Exercício proposto 1:
Transcreva a parte da reportagem sobre pais enlutados que se dedicaram ao trabalho voluntário, começando pelas palavras "Hoje, Noli divide-se" e parando após "dois meses depois.".
Exercício proposto 2:
Nas linhas que vêm depois da reportagem, repita palavra por palavra o trecho que começa na linha que contém "Rendered at 1500 by 844 pixels." e termina na linha que contém "picture [769, 421, 1236, 715]", incluindo as duas.

Trecho do texto:
++++++++++

Dois dias após perder a filha Bruna, de 16 anos, em um acidente de automóvel, na madrugada do último sábado, em Porto Alegre, Francisco Capaverde já tinha em mente o que fazer para tentar amenizar a dor: participar de campanhas de prevenção a acidentes. Assim como outros pais, o administrador de empresas sabe que nada trará a filha de volta, mas aposta que o trabalho de prevenção pode evitar que casos como o seu atinjam outros lares.
Para muitas pessoas, acontecimentos traumáticos, como a morte de um filho, viram motivação para o trabalho voluntário. A noite de 18 de setembro de 2006 mudou para sempre a vida de Noli e Senaile Backes. Um tiro disparado em um assalto ao mercado do casal, em São Leopoldo, matou o adolescente Lenon Joel, 16 anos, mas fez nascer um projeto que agora atende a 470 crianças e adolescentes e emprega 35 pessoas. Para os dois, a morte do filho único transformou-se em combustível para tentar afastar crianças e adolescentes da criminalidade no bairro São Miguel, local da tragédia.
Hoje, Noli divide-se entre a cidade natal da família, Porto Vera Cruz - às margens do Rio Uruguai, na fronteira com a Argentina -, e São Leopoldo. Segundo ele, já no velório de Lenon Joel havia a ideia de uma "reação pacífica".
A saída da dor para a ação foi difícil, recorda Noli, pois o casal não sabia o que fazer. Onze dias após a morte, uma caminhada reuniu cerca de 4 mil pessoas e reforçou o sentimento que imperava nas reuniões realizadas na garagem do mercado após a morte do jovem. Dali nasceu o plano da organização não governamental (ONG), que surgiria menos de dois meses depois.
- Em 8 de novembro, já tínhamos legalmente constituído o Instituto Lenon Joel pela Paz - recorda o pai do garoto.
Trabalho traz "ânimo na vida, satisfação e força para viver"

++++++++++

Dados de entrada:
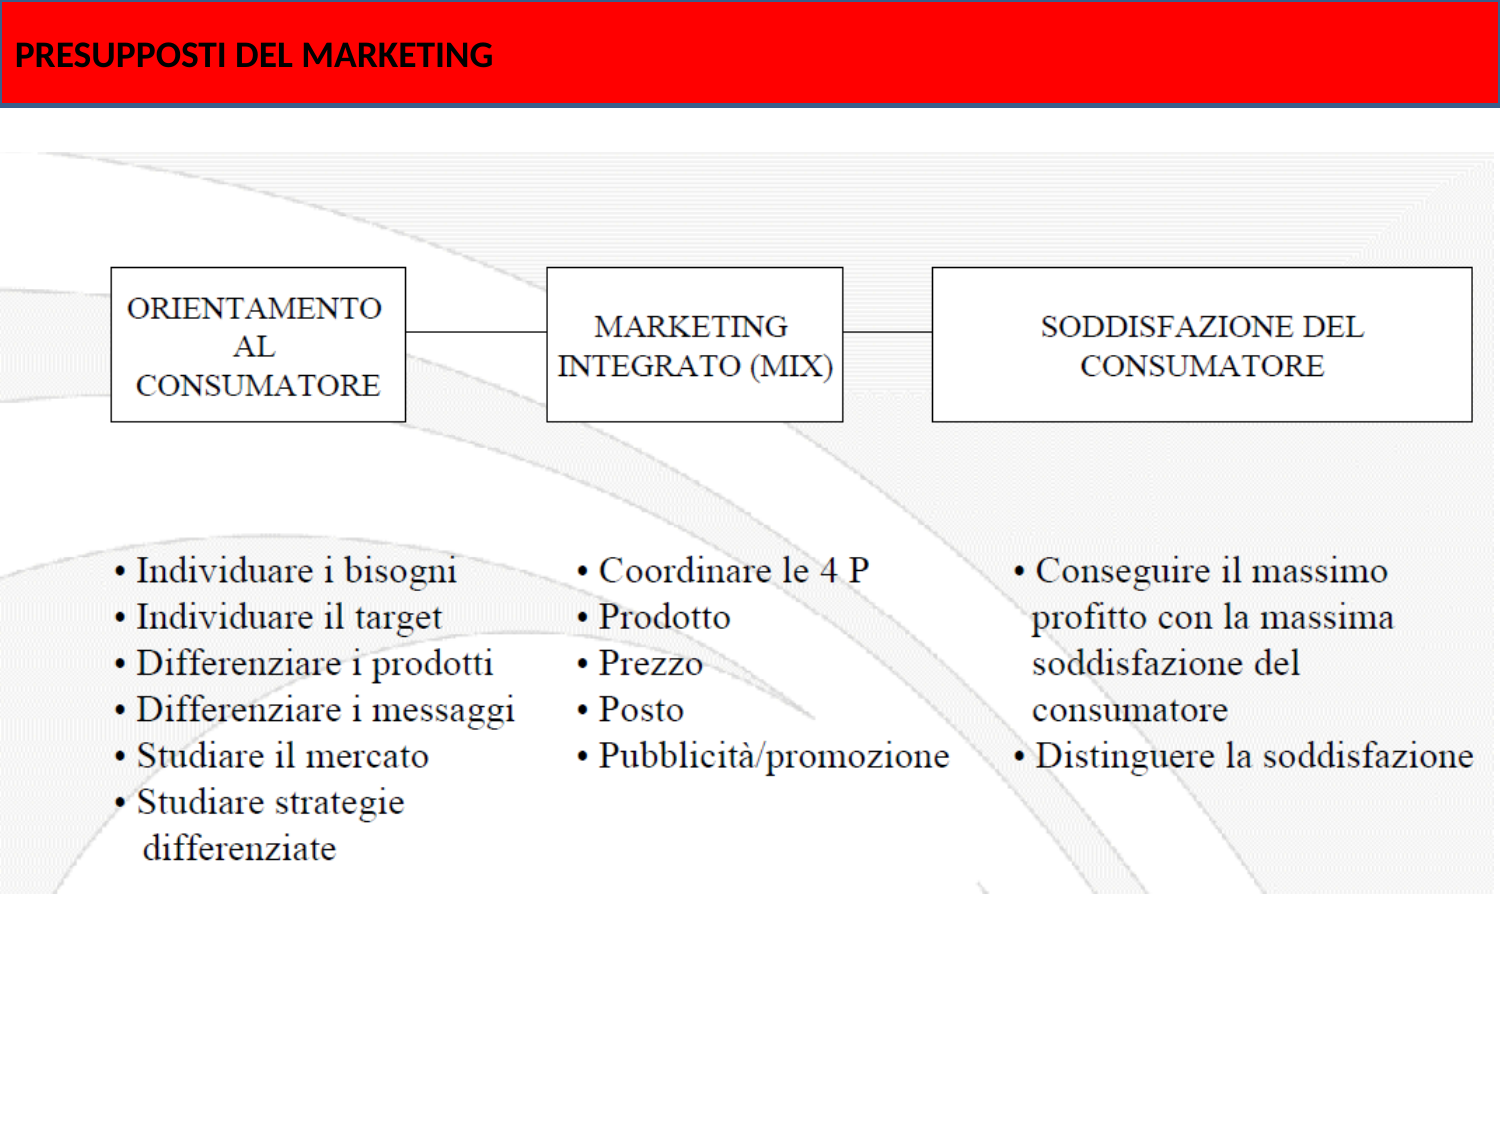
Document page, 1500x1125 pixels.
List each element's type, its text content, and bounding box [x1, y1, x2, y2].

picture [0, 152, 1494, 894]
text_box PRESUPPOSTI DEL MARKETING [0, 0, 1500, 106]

++++++++++

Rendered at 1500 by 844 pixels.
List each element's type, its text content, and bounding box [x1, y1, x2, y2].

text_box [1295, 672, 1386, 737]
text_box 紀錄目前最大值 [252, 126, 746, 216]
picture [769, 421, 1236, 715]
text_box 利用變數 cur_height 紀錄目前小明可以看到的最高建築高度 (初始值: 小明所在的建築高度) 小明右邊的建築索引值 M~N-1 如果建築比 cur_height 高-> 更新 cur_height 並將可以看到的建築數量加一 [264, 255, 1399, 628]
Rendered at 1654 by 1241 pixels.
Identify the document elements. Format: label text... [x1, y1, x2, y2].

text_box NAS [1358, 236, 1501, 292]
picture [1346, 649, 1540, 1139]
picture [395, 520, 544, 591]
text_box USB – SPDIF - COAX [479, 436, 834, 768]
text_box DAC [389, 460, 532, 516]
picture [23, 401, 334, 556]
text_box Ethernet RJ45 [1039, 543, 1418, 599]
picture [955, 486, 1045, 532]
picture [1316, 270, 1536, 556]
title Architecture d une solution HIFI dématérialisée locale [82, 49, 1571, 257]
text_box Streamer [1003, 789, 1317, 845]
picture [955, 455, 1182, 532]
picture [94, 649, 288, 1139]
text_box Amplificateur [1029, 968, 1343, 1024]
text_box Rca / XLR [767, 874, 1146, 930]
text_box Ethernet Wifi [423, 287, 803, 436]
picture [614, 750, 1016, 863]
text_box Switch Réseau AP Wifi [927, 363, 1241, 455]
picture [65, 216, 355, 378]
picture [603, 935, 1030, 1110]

++++++++++

Resposta do exercício 1:
Hoje, Noli divide-se entre a cidade natal da família, Porto Vera Cruz - às margens do Rio Uruguai, na fronteira com a Argentina -, e São Leopoldo. Segundo ele, já no velório de Lenon Joel havia a ideia de uma "reação pacífica".
A saída da dor para a ação foi difícil, recorda Noli, pois o casal não sabia o que fazer. Onze dias após a morte, uma caminhada reuniu cerca de 4 mil pessoas e reforçou o sentimento que imperava nas reuniões realizadas na garagem do mercado após a morte do jovem. Dali nasceu o plano da organização não governamental (ONG), que surgiria menos de dois meses depois.

Resposta do exercício 2:
Rendered at 1500 by 844 pixels.
List each element's type, its text content, and bounding box [x1, y1, x2, y2].

text_box [1295, 672, 1386, 737]
text_box 紀錄目前最大值 [252, 126, 746, 216]
picture [769, 421, 1236, 715]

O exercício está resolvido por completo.